As publicly listed company, Fortum complies with the EU regulation on market abuse (MAR) and EU regulation on wholesale Energy Market Integrity and Transparency (REMIT) and related regulation. In addition, Fortum complies also with the Guidelines for Insiders of Listed Companies issued by Nasdaq Helsinki, and has internal insider rules in place. The insider rules are made available to all Fortum employees and they are updated on a regular basis. Internal trainings are arranged on the insider rules for the persons concerned. The coordination and control of the insider affairs are among the responsibilities of the General Counsel.
The persons discharging managerial responsibilities at Fortum and the persons closely associated with them are under a duty to disclose their transactions made with Fortum’s financial instruments and emission allowances in accordance with MAR to the Finnish Financial Supervisory Authority and Fortum. The transactions have to be notified to the Finnish Financial Supervisory Authority within three business days from the conduct of the transaction in question. Fortum publishes these transactions through stock exchange releases. Fortum has defined the members of the Board of Directors and the Fortum Leadership Team as persons discharging managerial responsibilities.

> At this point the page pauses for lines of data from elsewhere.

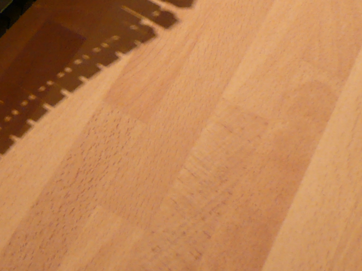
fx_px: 952
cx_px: -157
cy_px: -43
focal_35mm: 91
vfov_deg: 15.7
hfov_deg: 19.2
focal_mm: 4.6
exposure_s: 1/8
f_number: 3.3
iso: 200
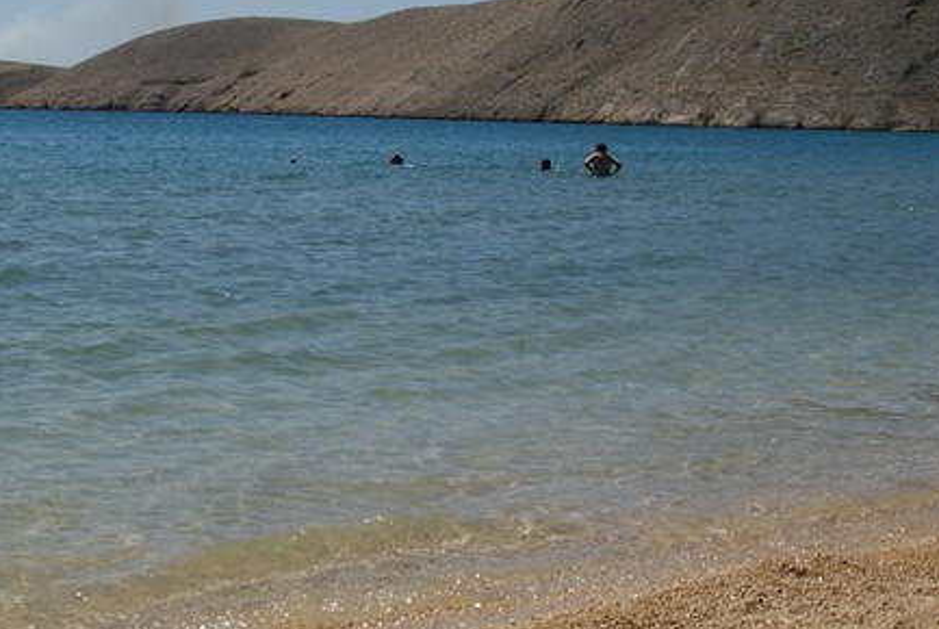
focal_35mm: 78
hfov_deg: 25.3
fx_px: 2037
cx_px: 132
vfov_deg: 17.5
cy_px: 244
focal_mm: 22
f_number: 3.5
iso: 100
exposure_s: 1/2500
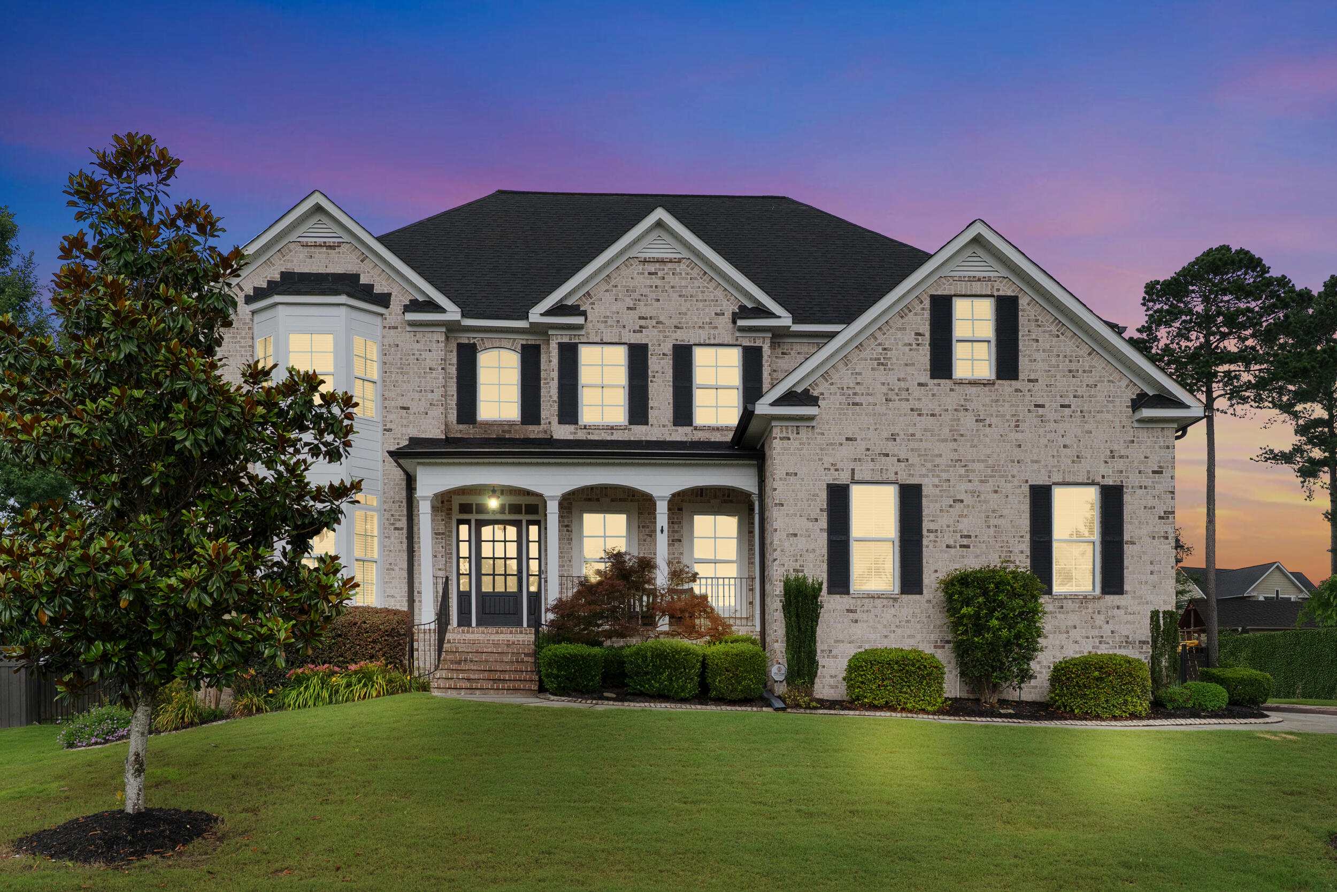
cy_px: 446
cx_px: 668
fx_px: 1226
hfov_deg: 57.2
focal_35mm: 33
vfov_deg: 40.0
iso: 200
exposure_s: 1/30
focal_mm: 22
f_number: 8
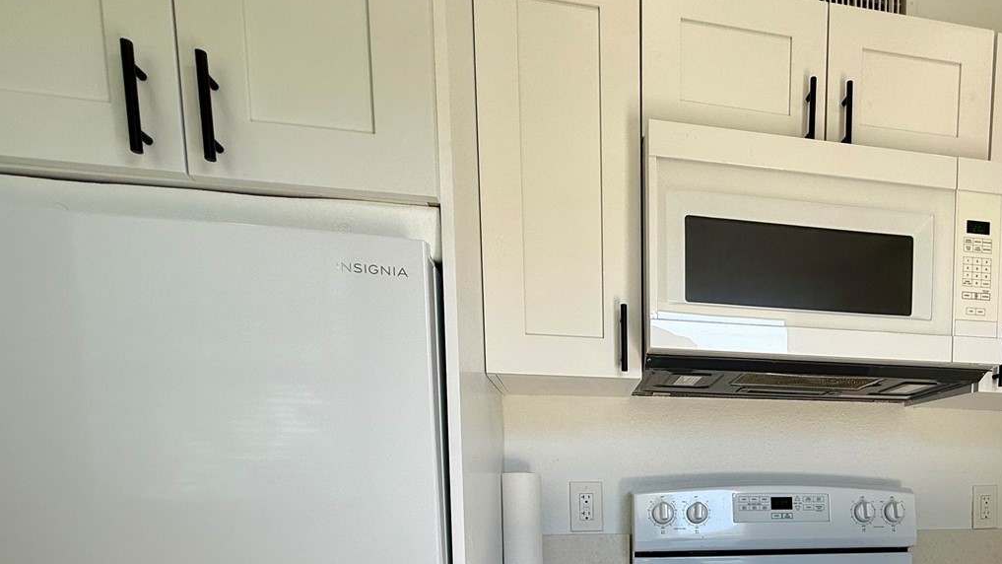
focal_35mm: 24
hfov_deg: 72.7
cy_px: 549
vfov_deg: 42.0
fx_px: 638
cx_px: 708
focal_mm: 2.22
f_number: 2.2
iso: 50
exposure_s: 1/191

The persons discharging managerial responsibilities at Fortum and the persons closely associated with them may not trade in Fortum’s financial instruments on their own account or for the account of a third party, directly or indirectly for a closed period of 30 days prior to the publication of any interim reports and financial statements (so-called Closed Window). Under the restriction, it is also not allowed to disclose the financial information, or to advise anyone in trading with Fortum’s financial instruments. In accordance with the recommendation of Nasdaq Helsinki, the trading restriction is also extended to certain other separately designated members of Fortum personnel who participate in the preparation, drawing-up and disclosure of Fortum’s interim reports and financial statements, or who in connection with their specific duties have regular access to sensitive unpublished financial information of Fortum. All of these persons have been personally informed about the trading restriction and the related obligations.
Event-based insider lists are established on a case-by-case basis separately for specific projects, and they are administered strictly in accordance with MAR. Any event-based insiders are under the trading restriction described above until the termination of the project and/or disclosure of the inside information.
Any suspected violations against Fortum’s insider rules or the securities regulations, such as MAR and REMIT, can be reported directly to the General Counsel or the Group Compliance Officer, or by using the “SpeakUp” channel described above.
Related party transactions
Related party transactions are regulated by the Finnish Companies Act, the Finnish Securities Markets Act and the Corporate Governance Code 2020, as well as in the IAS 24 Related Party Disclosures. Fortum has a specific framework in place for the identification, assessment, approval, monitoring and reporting of the company’s related party transactions.
In accordance with the Finnish Companies Act, the Board of Directors is responsible for monitoring and assessment of the related party transactions. The Audit and Risk Committee of the Board of Directors assists the Board in its task by preparing the matters. As part of its duties, the Audit and Risk Committee monitors the related party transactions concluded by Fortum in accordance with the company’s established reporting practices.
Fortum discloses information regarding related party transactions on an annual basis as part of the notes to the company’s consolidated financial statements. In addition, as required by law, Fortum discloses the details of any related party transactions that are material to the shareholders by issuing a stock exchange release.